雑誌やスポーツ紙、テレビのワイドショー、外国報道機関などの記者クラブ非加盟の記者の取材は、原則、窓口を警察本部広報課に限定し、警察署などの直接取材を認めていない。報道メモの提供や記者会見への参加も認めていない。こうした方針は加盟各社の独占取材を増長し、不当な差別だとの批判がある。

2012年3月21日時点の報道連絡要領では、「記者会見については、雑誌社等の非加盟社であっても、可能な限り参加できるよう適切に対応すべきである」となっていたが、現在はその部分は削除されている。道警記者クラブ非加盟の記者は、記者会見場から完全シャットアウトする方針になった。ちなみに札幌地検ではフリーの記者の参加を認めているという。

こうした差別について、記者クラブ加盟の記者に聞いてみると、記者クラブの意向でなく、道警の方針だとの答えが返ってきた。これに対して多くの非加盟の記者は、そもそも加盟各社の記者たちは同じジャーナリストであってもこの問題には無関心を装っている、と語っている。警察が記者クラブのオープン化に消極的なのは、マスコミのコントロールを容易にするためだが、記者クラブ加盟の記者にとっても、警察情報を独占できるメリットがある。この点でも警察とマスコミの利害は一致する。

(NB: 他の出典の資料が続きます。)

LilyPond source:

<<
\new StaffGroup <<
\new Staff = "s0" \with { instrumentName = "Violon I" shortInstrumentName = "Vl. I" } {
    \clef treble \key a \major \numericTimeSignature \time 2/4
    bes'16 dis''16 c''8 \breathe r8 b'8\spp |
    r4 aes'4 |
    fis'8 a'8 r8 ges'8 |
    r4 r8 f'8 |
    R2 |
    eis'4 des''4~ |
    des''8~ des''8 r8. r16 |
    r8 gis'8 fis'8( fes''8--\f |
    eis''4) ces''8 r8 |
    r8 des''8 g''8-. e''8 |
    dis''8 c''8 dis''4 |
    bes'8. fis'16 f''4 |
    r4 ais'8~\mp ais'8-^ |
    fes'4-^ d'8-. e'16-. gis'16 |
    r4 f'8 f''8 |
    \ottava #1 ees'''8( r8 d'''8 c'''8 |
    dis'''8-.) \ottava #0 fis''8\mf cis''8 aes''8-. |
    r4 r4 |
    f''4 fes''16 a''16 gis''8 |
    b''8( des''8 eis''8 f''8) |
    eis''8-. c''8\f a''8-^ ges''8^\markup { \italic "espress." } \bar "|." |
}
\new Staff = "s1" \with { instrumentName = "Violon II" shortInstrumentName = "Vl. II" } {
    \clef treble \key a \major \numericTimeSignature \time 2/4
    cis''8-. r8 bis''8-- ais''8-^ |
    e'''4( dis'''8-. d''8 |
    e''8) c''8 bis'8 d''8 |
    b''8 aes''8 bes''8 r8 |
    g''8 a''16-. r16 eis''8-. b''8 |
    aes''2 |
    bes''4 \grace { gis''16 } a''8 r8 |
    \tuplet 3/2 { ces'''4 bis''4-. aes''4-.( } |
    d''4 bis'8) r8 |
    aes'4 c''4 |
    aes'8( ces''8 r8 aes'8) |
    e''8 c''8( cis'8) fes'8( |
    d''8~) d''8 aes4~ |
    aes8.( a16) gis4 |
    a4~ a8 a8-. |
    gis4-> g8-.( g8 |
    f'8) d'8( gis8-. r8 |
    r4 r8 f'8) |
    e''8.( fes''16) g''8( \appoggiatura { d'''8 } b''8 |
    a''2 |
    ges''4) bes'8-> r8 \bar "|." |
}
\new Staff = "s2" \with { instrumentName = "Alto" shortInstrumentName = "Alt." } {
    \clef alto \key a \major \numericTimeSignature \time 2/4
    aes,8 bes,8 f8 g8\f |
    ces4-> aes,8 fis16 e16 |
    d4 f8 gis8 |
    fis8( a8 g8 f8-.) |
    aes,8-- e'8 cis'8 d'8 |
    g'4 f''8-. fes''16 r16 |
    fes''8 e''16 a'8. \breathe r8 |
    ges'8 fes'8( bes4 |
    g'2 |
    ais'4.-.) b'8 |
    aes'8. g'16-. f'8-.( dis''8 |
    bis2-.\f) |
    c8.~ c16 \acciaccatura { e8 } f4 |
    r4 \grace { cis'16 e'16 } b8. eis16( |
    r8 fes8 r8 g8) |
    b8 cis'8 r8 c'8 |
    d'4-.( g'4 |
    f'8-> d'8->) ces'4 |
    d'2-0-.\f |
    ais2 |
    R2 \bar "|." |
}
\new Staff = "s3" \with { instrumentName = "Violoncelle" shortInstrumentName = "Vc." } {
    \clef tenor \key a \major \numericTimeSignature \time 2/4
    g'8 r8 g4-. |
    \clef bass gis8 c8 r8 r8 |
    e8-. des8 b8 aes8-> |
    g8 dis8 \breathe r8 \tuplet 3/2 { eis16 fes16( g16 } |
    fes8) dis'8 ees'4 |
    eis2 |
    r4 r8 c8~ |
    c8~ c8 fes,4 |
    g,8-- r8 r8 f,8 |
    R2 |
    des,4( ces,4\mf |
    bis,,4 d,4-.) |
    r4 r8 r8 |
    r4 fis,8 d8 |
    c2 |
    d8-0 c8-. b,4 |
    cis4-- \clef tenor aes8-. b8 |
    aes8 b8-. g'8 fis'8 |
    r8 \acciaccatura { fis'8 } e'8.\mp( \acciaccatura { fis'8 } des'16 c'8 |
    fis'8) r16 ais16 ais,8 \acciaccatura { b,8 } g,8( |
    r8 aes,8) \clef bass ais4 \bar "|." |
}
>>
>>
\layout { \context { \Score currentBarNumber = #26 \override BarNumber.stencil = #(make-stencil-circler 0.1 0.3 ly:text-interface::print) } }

小笠原氏も道警記者クラブには加盟していない記者の1人だ。警察職員の不祥事の処分には、懲戒処分以外の「監督上の措置」が存在するとして全国の警察に情報開示請求をし、その結果を記事化した。

現実の犯罪報道にも問題がある。

「推定無罪の原則」とは、広い意味では、有罪判決が確定するまでは何人も犯罪者として取り扱われない(権利を有する)ことを意味する(国際人権規約B規約14条2項など)。この原則は国家と国民との関係を規律するもので、マスコミを直接拘束しないとも考えられているが、一般の市民感覚では、マスコミが容疑者として報道すれば、その人物は有罪であり、犯罪者であると認識する。社会の注目を集める裁判員裁判の対象となる事件に関する集中的な報道は裁判員の判断にも影響するおそれがある。